GIVEN TEXT.
[SSZCZEP] had a tough time understanding ray tracing to create 3D-like objects on a 2D map. So once he figured it out, he wrote a tutorial he hopes will be more accessible for those who may be struggling themselves.
If you’ve ever played Wolfenstein 3D you’ll have seen the technique, although it crops up all over the place. The tutorial borrows an animated graphic from [Lucas Vieira] that really shows off how it works in a simplified way. The explanation is pretty simple. From a point of view — that is a camera or the eyeball of a player — you draw rays out until they strike something. The distance and angle tell you how to render the scene. Instead of a camera, you can also figure out how a ray of light will fall from a light source.
There is a bit of math, but also some cool interactive demos to drive home the points. We wondered if Demos 3 and 4 reminded anyone else of an obscure vector graphics video game from the 1970s? Most of the tutorial is pretty brute force, calculating points that you can know ahead of time won’t be useful. But if you stick with it, there are some concessions to optimization and pointers to more information.

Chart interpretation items
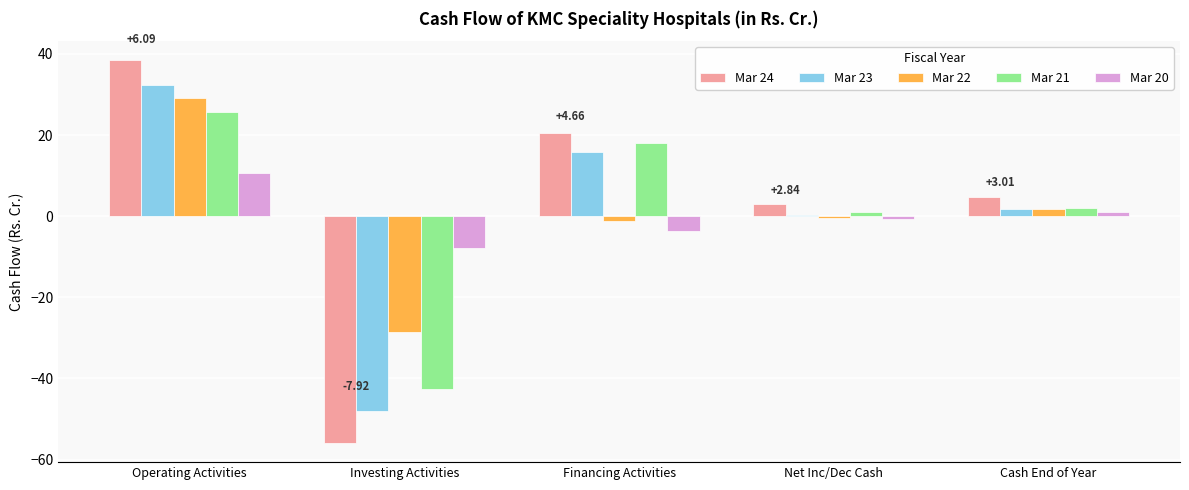

Which label corresponds to the largest value in the chart?

Operating Activities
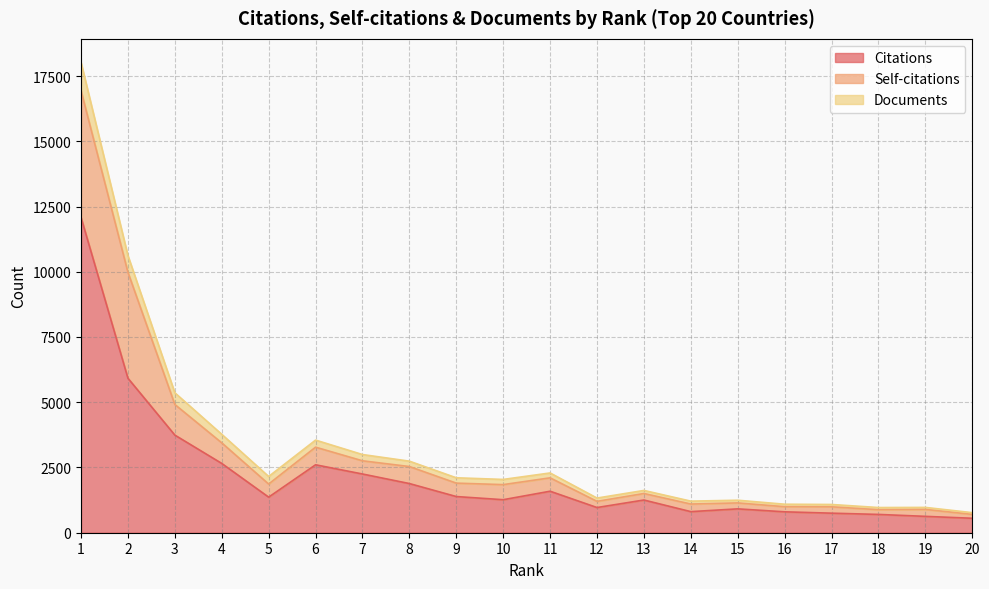

What is the total value across all series at 6?

3549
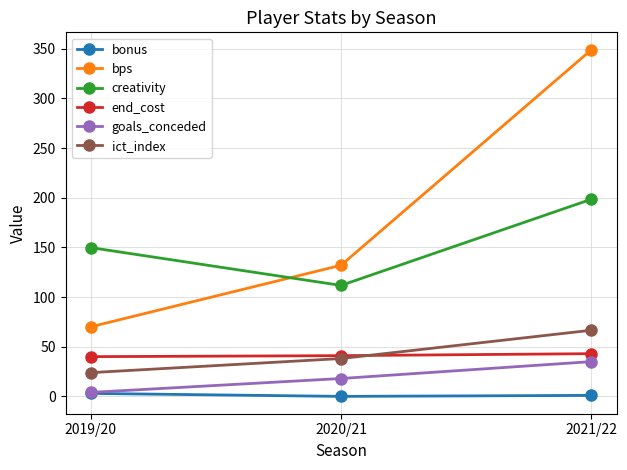

Between 2020/21 and 2021/22, which series saw the biggest shift?

bps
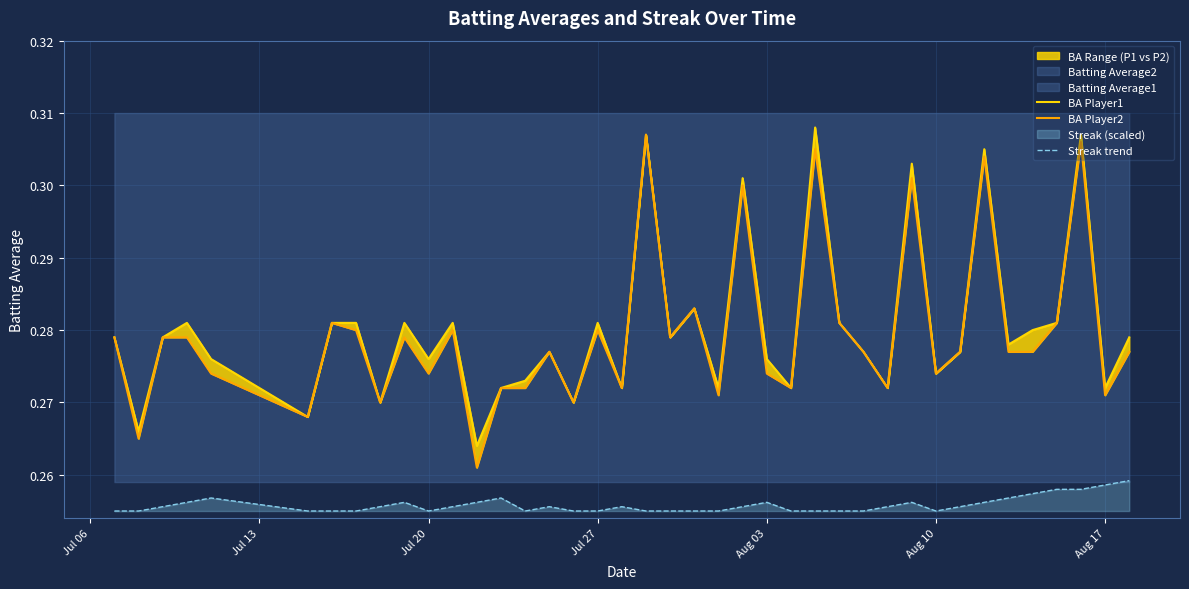

What is the greatest value displayed?

0.3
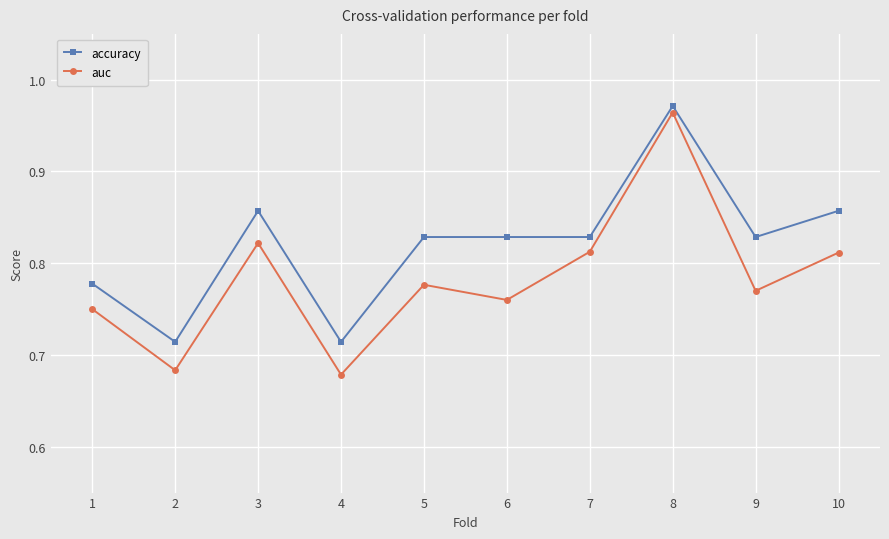

Is it true that accuracy equals 0.5 at 6?

False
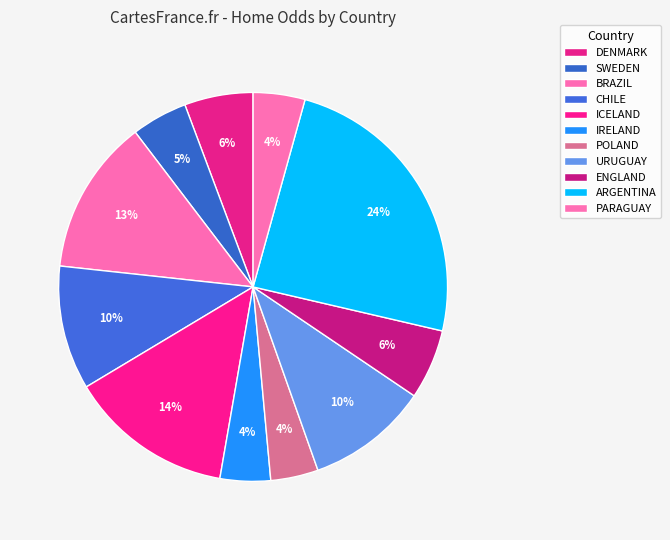

Is it true that ARGENTINA is 17% of the pie?

False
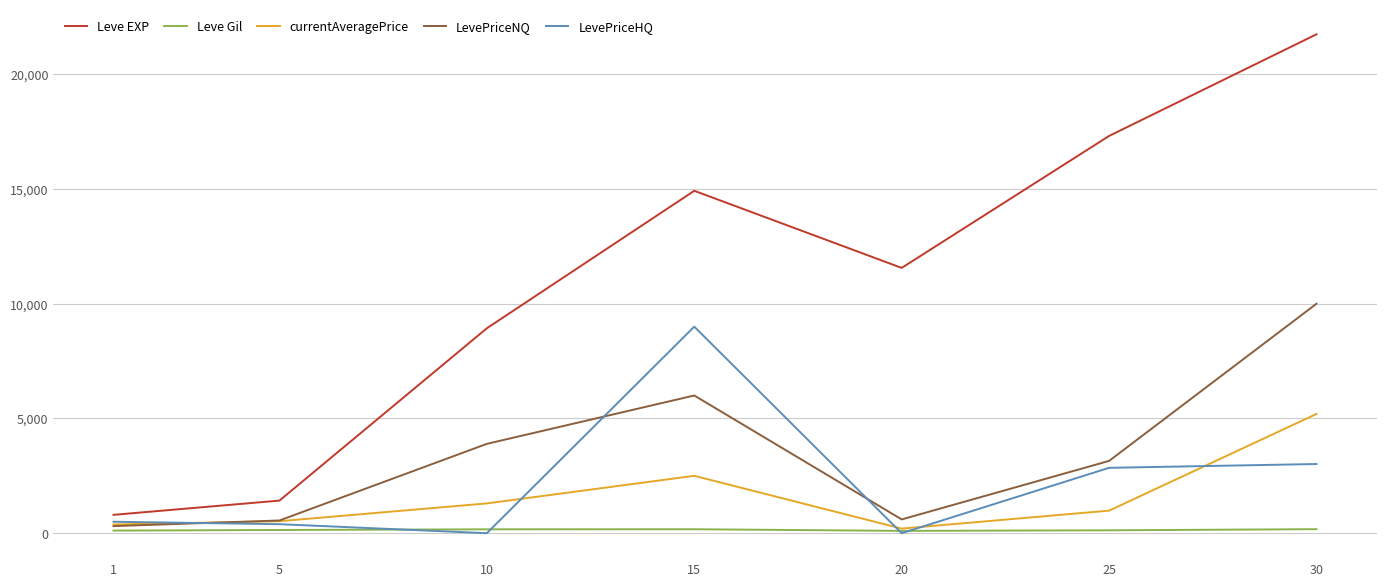

How many lines are shown in the chart?

5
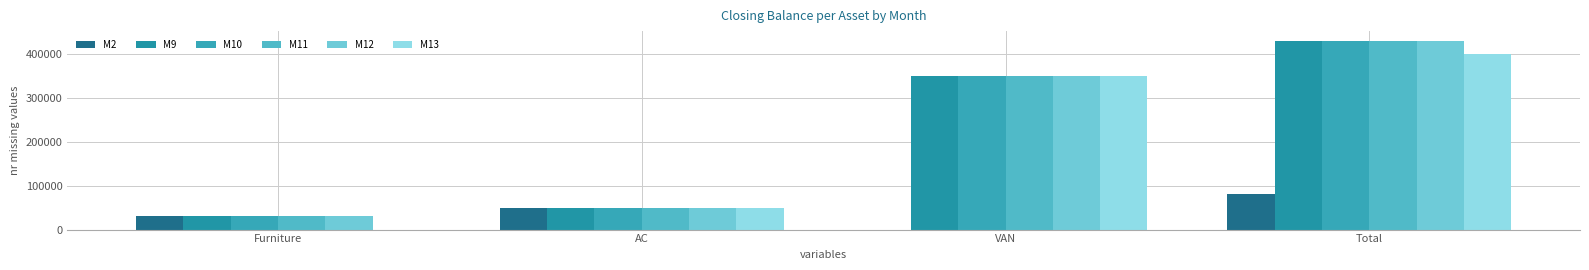

Reading left to right, transcribe all the data shown in this chart.

M2: Furniture=30000	AC=50000	VAN=0	Total=80000
M9: Furniture=30000	AC=50000	VAN=350000	Total=430000
M10: Furniture=30000	AC=50000	VAN=350000	Total=430000
M11: Furniture=30000	AC=50000	VAN=350000	Total=430000
M12: Furniture=30000	AC=50000	VAN=350000	Total=430000
M13: Furniture=0	AC=50000	VAN=350000	Total=400000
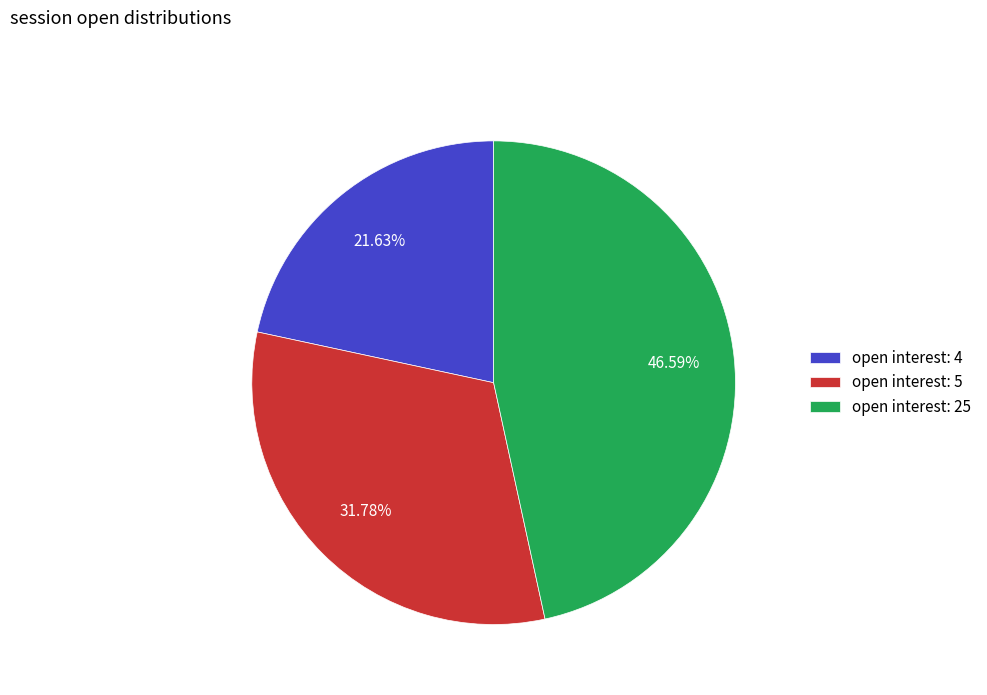

To the nearest percent, what portion does open interest: 25 represent?

47%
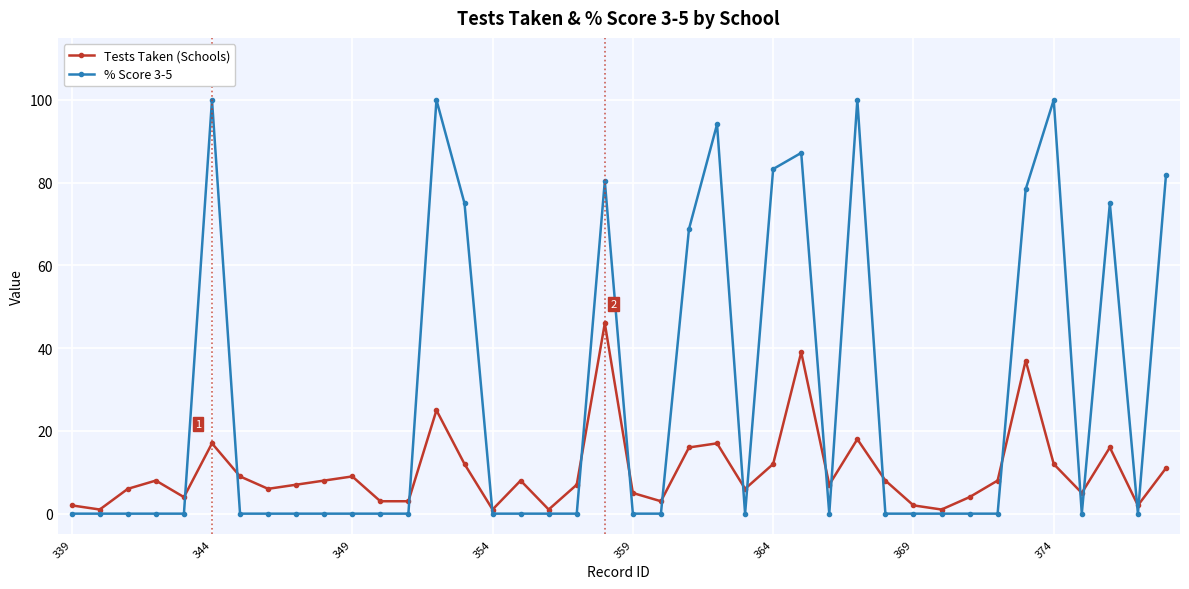

Rank the series by their maximum value, from lowest to highest.

Tests Taken (Schools), % Score 3-5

ACTIONS TO TAKE.
1: Render this sentence from the ray tracing post in Spanish: "From a point of view — that is a camera or the eyeball of a player — you draw rays out until they strike something."
2: Continue the ray tracing post, picking up after its final sentence.
The items can be left aside, since nothing here depends on them.

ANSWERS FOR EACH ITEM.
1: Desde un punto de vista —es decir, una cámara o el ojo de un jugador— se trazan rayos hasta que chocan con algo.

2:
Overall, a lot of good info and cool demos if this is your sort of thing. While it might not be the speediest, you can do ray tracing on our old friend the Arduino. Or, if you prefer, Excel.
Al, I don’t know what game you’re referring to that the demos reminded you of, but what they remind ME of is Flatland. Whereas ray-tracing is typically used to project 3D spaces onto 2D displays, the demos, being shown on 2D displays, project these onto a 1D space with the ray angle as the independent variable. That is, plane geometry is transformed to a single parameter, which is the viewing angle. Which is what Flatland is all about.
I was thinking Tempest.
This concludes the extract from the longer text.